▸ **WHAT THE TASK ASKS**: Look through the records that follow. Copy every line containing the word "position".

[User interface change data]
----
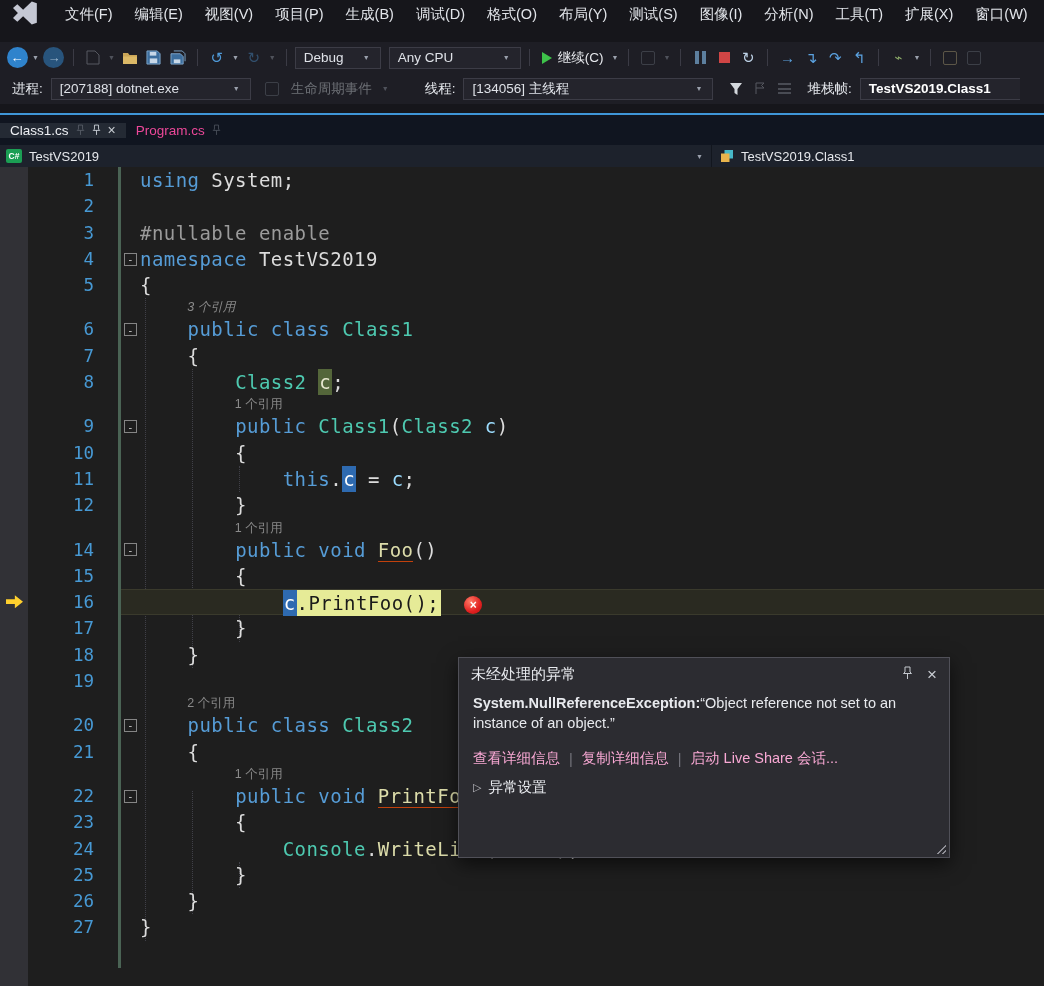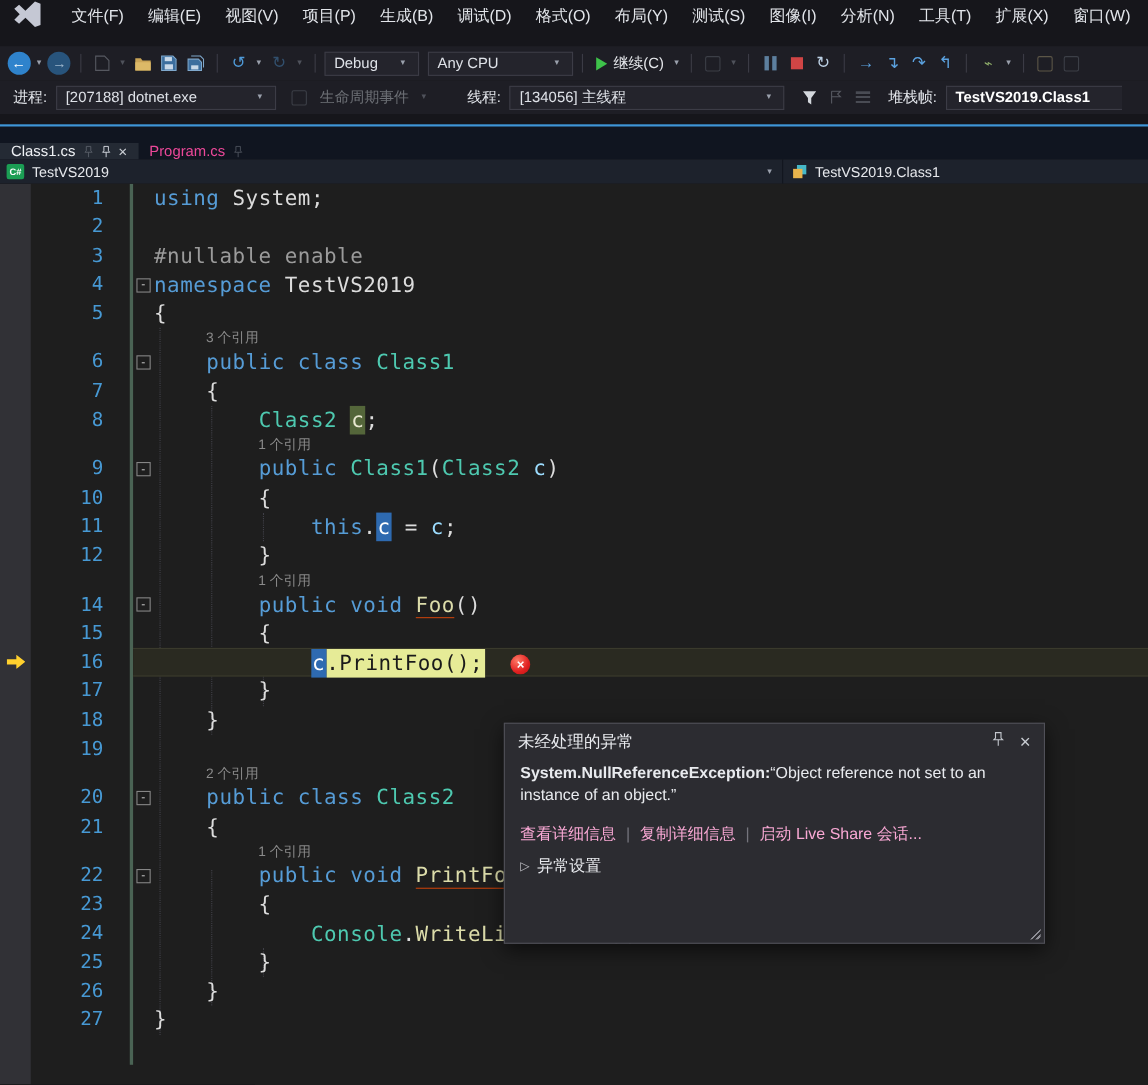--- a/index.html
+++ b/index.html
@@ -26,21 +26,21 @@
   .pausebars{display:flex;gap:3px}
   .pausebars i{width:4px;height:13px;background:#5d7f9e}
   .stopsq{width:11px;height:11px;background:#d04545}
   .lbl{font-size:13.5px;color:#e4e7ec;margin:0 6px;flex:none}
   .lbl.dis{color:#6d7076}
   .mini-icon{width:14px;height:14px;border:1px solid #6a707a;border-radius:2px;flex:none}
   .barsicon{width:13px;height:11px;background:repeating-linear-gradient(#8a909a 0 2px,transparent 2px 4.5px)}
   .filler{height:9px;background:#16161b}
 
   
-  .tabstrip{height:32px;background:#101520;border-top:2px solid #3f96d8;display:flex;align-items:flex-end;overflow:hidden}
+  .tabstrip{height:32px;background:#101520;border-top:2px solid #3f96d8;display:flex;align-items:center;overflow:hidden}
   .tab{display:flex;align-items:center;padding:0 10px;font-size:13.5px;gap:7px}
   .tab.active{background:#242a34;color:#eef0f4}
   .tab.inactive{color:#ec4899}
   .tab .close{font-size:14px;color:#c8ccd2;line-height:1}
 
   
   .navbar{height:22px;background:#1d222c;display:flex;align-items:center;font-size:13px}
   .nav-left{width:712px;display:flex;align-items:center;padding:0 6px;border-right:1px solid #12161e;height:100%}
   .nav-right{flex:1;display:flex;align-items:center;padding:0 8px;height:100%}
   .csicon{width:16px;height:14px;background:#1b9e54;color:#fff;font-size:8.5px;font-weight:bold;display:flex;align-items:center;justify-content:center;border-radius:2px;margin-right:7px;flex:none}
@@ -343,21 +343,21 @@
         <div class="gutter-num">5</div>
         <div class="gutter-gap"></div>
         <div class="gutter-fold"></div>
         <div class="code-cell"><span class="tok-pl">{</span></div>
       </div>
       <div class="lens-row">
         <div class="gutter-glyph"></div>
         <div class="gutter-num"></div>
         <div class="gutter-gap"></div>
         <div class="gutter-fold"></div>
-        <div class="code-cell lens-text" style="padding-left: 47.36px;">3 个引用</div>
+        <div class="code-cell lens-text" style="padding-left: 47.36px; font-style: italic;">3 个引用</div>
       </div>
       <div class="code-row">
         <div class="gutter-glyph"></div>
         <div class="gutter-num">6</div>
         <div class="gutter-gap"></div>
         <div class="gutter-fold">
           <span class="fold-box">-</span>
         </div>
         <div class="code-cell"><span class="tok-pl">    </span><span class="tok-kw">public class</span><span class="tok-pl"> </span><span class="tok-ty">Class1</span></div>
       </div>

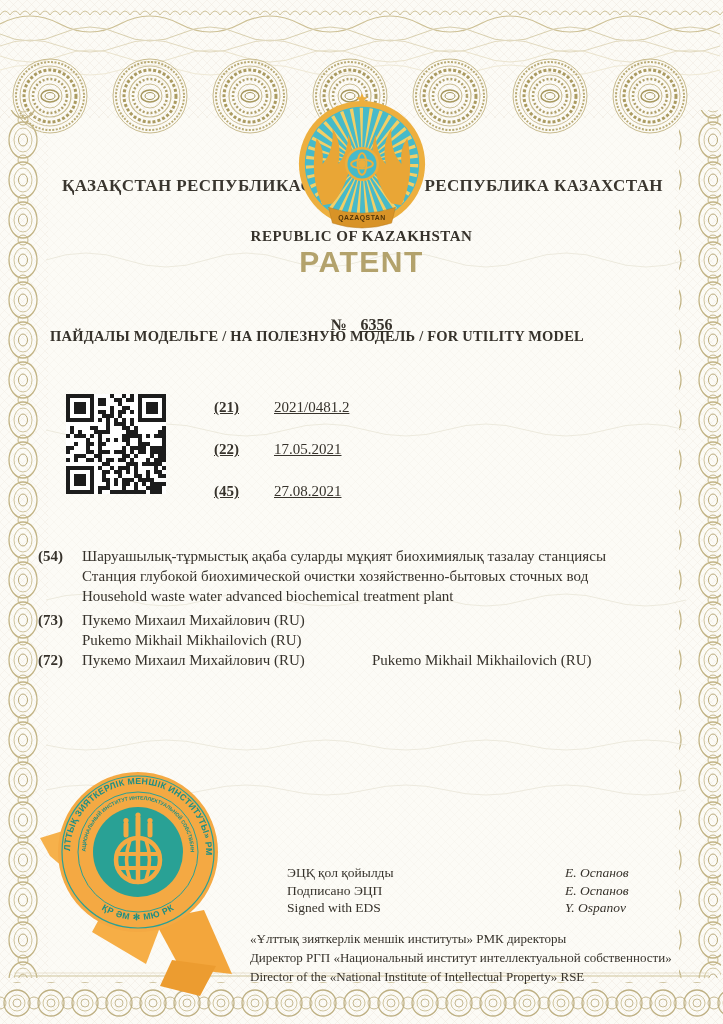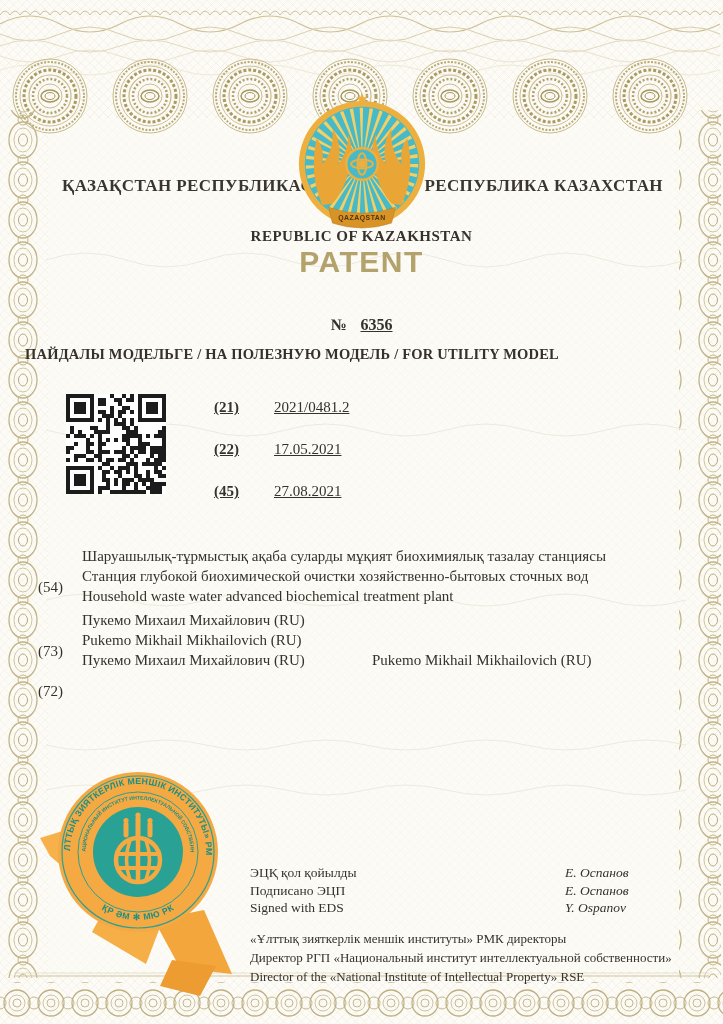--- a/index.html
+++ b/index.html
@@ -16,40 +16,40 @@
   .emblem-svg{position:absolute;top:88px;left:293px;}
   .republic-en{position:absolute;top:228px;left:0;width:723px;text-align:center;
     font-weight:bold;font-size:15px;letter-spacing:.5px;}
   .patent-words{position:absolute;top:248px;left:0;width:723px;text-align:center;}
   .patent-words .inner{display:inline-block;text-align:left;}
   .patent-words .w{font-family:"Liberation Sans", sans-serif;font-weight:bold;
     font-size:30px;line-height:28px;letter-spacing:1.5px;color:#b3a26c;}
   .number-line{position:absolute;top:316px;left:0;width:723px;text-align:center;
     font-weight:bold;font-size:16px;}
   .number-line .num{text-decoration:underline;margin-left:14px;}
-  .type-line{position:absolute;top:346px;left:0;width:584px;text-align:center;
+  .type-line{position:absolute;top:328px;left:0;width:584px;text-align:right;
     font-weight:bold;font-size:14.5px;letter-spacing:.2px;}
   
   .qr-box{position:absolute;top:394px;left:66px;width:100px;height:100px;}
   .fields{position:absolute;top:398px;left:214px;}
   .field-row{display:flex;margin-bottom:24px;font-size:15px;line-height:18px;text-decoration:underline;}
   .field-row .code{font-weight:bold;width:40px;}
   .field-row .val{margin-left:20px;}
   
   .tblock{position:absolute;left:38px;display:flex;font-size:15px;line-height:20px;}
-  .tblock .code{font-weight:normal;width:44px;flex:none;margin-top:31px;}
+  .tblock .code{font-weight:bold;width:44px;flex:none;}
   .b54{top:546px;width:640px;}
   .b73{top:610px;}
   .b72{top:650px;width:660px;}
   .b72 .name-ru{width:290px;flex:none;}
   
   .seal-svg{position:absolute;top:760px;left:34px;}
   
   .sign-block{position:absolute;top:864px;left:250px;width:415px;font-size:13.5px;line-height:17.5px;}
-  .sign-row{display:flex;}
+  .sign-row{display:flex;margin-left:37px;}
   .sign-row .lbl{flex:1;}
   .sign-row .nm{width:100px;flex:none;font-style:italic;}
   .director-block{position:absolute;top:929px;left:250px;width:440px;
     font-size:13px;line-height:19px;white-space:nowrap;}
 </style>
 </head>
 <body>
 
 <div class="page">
----
▸ **RESULT FOR THIS EXERCISE**:
   .emblem-svg{position:absolute;top:88px;left:293px;}
   .republic-en{position:absolute;top:228px;left:0;width:723px;text-align:center;
   .patent-words{position:absolute;top:248px;left:0;width:723px;text-align:center;}
   .number-line{position:absolute;top:316px;left:0;width:723px;text-align:center;
-  .type-line{position:absolute;top:346px;left:0;width:584px;text-align:center;
+  .type-line{position:absolute;top:328px;left:0;width:584px;text-align:right;
   .qr-box{position:absolute;top:394px;left:66px;width:100px;height:100px;}
   .fields{position:absolute;top:398px;left:214px;}
   .tblock{position:absolute;left:38px;display:flex;font-size:15px;line-height:20px;}
   .seal-svg{position:absolute;top:760px;left:34px;}
   .sign-block{position:absolute;top:864px;left:250px;width:415px;font-size:13.5px;line-height:17.5px;}
   .director-block{position:absolute;top:929px;left:250px;width:440px;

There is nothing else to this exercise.